EXERCISE:
Find every line in the records that holds the string "business". Copy each one.

[Source data]
________________________

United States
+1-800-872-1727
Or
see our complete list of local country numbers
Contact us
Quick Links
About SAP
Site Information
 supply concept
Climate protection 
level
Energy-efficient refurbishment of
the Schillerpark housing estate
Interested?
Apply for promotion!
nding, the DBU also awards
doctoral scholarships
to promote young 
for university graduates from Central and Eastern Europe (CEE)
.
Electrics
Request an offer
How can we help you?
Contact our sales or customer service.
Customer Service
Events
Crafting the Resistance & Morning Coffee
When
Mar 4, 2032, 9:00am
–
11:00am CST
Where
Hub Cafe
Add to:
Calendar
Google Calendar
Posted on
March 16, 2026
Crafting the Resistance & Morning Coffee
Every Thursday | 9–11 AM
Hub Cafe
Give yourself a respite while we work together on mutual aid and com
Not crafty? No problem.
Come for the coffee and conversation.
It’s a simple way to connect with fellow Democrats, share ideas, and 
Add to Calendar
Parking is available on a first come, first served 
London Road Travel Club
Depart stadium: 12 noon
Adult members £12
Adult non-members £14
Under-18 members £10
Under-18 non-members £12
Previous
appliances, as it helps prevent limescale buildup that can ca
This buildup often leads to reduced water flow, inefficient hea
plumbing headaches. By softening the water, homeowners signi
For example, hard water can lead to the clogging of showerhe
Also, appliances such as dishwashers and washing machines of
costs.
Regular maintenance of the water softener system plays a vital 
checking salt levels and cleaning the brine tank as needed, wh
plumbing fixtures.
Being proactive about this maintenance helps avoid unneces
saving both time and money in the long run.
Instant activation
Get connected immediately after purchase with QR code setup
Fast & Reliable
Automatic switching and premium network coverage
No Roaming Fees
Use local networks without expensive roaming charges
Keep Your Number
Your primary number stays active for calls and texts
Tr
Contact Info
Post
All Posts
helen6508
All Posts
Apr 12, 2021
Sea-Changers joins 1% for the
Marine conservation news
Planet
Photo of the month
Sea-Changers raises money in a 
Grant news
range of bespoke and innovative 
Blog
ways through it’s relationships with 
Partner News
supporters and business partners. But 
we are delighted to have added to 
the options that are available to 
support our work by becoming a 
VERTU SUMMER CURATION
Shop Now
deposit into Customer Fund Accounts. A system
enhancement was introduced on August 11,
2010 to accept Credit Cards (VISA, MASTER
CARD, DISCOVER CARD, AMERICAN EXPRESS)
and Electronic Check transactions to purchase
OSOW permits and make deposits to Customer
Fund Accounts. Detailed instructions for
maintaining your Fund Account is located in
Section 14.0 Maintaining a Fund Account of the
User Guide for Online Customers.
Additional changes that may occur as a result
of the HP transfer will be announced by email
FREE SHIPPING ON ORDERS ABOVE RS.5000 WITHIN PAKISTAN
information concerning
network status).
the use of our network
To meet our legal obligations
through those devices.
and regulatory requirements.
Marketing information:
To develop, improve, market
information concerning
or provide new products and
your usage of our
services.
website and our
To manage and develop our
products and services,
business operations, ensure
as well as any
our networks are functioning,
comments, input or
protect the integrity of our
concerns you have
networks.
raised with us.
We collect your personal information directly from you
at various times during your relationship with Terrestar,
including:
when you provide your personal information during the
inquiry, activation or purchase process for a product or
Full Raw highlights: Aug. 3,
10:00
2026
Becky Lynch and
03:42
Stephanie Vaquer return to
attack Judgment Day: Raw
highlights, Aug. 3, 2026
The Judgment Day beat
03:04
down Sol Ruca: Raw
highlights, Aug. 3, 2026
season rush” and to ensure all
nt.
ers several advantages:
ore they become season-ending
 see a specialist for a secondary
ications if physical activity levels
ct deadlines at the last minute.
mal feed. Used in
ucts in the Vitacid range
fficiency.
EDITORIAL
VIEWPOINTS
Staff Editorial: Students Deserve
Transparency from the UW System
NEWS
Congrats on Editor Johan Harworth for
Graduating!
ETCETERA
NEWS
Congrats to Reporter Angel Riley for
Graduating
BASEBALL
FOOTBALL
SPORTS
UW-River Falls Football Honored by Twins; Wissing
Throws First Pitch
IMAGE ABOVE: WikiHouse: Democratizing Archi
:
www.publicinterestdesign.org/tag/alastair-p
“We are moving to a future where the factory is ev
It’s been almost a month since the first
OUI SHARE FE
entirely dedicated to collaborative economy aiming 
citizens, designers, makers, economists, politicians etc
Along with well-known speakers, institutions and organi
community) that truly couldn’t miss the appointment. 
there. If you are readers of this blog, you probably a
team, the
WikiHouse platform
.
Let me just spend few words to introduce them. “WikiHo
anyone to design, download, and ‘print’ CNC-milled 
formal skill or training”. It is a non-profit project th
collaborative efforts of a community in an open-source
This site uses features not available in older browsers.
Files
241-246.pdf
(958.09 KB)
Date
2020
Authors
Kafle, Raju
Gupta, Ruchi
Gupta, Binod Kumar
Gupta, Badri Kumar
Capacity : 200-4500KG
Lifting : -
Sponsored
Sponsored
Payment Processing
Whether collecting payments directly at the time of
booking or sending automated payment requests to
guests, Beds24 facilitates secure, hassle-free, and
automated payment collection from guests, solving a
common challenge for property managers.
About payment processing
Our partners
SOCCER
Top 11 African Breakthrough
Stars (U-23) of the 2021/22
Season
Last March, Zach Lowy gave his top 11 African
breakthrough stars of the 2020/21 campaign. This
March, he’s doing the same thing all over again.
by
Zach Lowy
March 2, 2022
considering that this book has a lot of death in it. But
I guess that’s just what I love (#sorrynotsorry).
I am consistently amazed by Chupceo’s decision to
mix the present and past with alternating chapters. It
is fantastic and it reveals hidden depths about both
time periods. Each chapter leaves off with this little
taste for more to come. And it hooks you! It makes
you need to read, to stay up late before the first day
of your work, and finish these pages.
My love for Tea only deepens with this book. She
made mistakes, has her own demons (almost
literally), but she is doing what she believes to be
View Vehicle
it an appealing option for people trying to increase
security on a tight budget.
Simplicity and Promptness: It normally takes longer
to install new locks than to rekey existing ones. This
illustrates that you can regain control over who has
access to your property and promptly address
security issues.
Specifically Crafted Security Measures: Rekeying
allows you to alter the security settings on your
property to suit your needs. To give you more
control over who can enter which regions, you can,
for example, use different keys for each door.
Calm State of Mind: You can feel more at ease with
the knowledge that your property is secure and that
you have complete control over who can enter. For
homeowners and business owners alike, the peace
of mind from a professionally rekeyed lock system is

________________________

ANSWER BOX:
supporters and business partners. But 
business operations, ensure
homeowners and business owners alike, the peace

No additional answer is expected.